All of this is mainly a matter of keeping firms afloat. Anecdotal evidence suggests that many people are content to have an extended holiday with a pay cut of 20 per cent. Important measures have been announced to support mortgagees and renters and a guarantee has been made of no evictions within the next three months.
Any householder or landlord with a mortgage who is facing financial difficulties related to Covid-19 can apply to their bank or building society for a three-month mortgage repayment holiday mostly without affecting their credit scores. An equivalent scheme applies to renters. Oddly, mortgage relief this does not apply to those with existing mortgage arrears who, it might be thought, were most in need of relief. Both schemes are in effect a loan and unpaid mortgage and rents will need to be repaid later.
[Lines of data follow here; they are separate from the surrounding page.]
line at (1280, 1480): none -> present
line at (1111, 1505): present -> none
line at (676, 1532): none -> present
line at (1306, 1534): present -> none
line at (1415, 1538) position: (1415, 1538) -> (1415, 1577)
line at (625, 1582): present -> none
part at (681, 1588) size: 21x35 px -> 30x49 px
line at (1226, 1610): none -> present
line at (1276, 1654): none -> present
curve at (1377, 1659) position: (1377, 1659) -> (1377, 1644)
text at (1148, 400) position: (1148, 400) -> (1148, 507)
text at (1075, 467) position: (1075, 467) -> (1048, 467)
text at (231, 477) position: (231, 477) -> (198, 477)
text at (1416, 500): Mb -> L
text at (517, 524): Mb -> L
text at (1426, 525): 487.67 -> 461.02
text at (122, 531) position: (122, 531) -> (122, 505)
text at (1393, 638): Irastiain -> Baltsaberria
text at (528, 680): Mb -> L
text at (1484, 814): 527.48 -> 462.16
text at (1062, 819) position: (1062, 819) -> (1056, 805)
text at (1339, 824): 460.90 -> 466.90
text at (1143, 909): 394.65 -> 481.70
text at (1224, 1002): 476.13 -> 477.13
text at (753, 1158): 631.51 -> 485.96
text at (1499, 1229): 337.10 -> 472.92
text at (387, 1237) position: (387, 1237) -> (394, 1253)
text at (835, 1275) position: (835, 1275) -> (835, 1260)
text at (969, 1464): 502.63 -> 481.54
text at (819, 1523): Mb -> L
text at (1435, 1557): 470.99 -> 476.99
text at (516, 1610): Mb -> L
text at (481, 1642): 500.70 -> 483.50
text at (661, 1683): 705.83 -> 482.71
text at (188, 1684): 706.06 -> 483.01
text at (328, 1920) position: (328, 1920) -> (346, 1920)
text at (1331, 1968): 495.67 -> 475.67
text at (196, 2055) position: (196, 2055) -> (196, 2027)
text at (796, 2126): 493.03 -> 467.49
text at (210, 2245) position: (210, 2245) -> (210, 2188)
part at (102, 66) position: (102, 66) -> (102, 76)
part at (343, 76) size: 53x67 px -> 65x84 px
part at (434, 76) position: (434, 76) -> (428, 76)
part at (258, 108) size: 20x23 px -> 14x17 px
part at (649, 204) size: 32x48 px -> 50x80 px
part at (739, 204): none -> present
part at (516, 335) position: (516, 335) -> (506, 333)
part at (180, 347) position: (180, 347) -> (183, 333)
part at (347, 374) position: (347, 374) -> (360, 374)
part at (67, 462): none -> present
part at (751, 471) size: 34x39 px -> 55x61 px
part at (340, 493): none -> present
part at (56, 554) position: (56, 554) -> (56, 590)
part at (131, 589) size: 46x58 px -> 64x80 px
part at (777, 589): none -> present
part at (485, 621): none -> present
The economic aim overall should be to avoid recessionary knock-on effects due to displaced workers cutting their expenditure and to allow a spending surge when retail and other businesses reopen. The shutdown should resemble an extended weekend when spending is restrained but incomes are maintained. Much has been done in this direction, but the job now needs to be completed by shoring up workers’ incomes and firms’ revenues to as close to 100 per cent as is practical.